User's Manual
Geo MACRO Drive User and Reference Manual
Geo Macro Drive MI-Variable Reference 145
When MI914 is set to 1, the encoder index channel input (CHCn) is logically combined with (“gated by”)
the quadrature signals of Encoder n before going to the position capture circuitry. The intent is to get a
“gated index” signal exactly one quadrature state wide. This provides a more accurate and repeatable
capture, and makes the use of the capture function to confirm the proper number of counts per revolution
very straightforward.
In order for the gated index capture to work reliably, the index pulse must reliably span one, but only one,
“high-high” or “low-low” AB quadrature state of the encoder. MI915 allows you to select which of these
two possibilities is used.
MS{node},MI915 Primary Encoder Index Gate State/Demux Control
Range: 0 - 3
Units: 0 = Gate index with “high-high” quadrature state (GI = A & B & C)
1 = Gate index with “low-low” quadrature state (GI = A/ & B/ & C)

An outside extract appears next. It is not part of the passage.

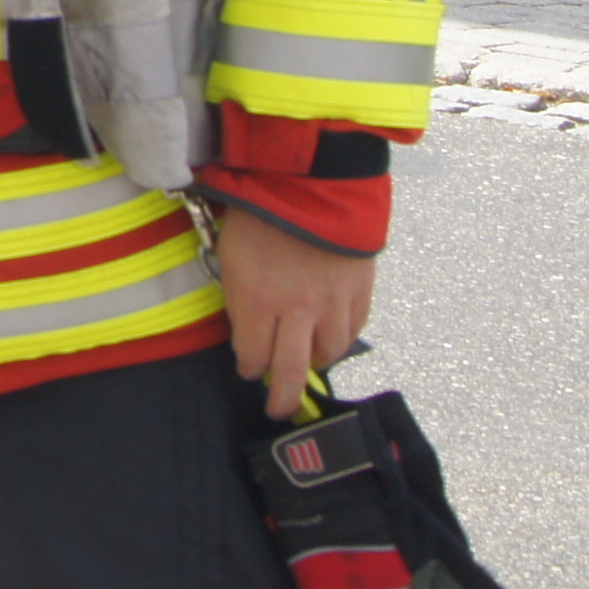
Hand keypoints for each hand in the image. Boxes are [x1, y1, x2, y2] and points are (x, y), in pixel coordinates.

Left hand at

2 or 3 = De-multiplex hall and index from third channel, gating irrelevant
Default: 0
MI915 is a 2-bit variable that controls two functions for the index channel of the encoder.
When using the gated index feature of a PMAC2-style Servo IC for more accurate position capture
(MI914=1), bit 0 of MI915 specifies whether the raw index-channel signal fed into the Encoder is passed
through to the position capture signal only on the high-high quadrature state (bit 0 = 0), or only on the
low-low quadrature state (bit 0 = 1).
Bit 1 of MI915 controls whether the Servo IC de-multiplexes the index pulse and the three hall-style
commutation states from the third channel based on the quadrature state, as with Yaskawa incremental
encoders. If bit 1 is set to 0, this de-multiplexing function is not performed, and the signal on the C
channel of the encoder is used as the index only. If bit 1 is set to 1, the Servo IC breaks out the third-
channel signal into four separate values, one for each of the four possible AB-quadrature states. The de-
multiplexed hall commutation states can be used to provide power-on phase position using Ixx81 and
Ixx91.
The following table shows what hall or index state is broken out for each of the four quadrature states:
A B C
1 1 Z
1 0 U
0 0 V
0 1 W
See also: MI943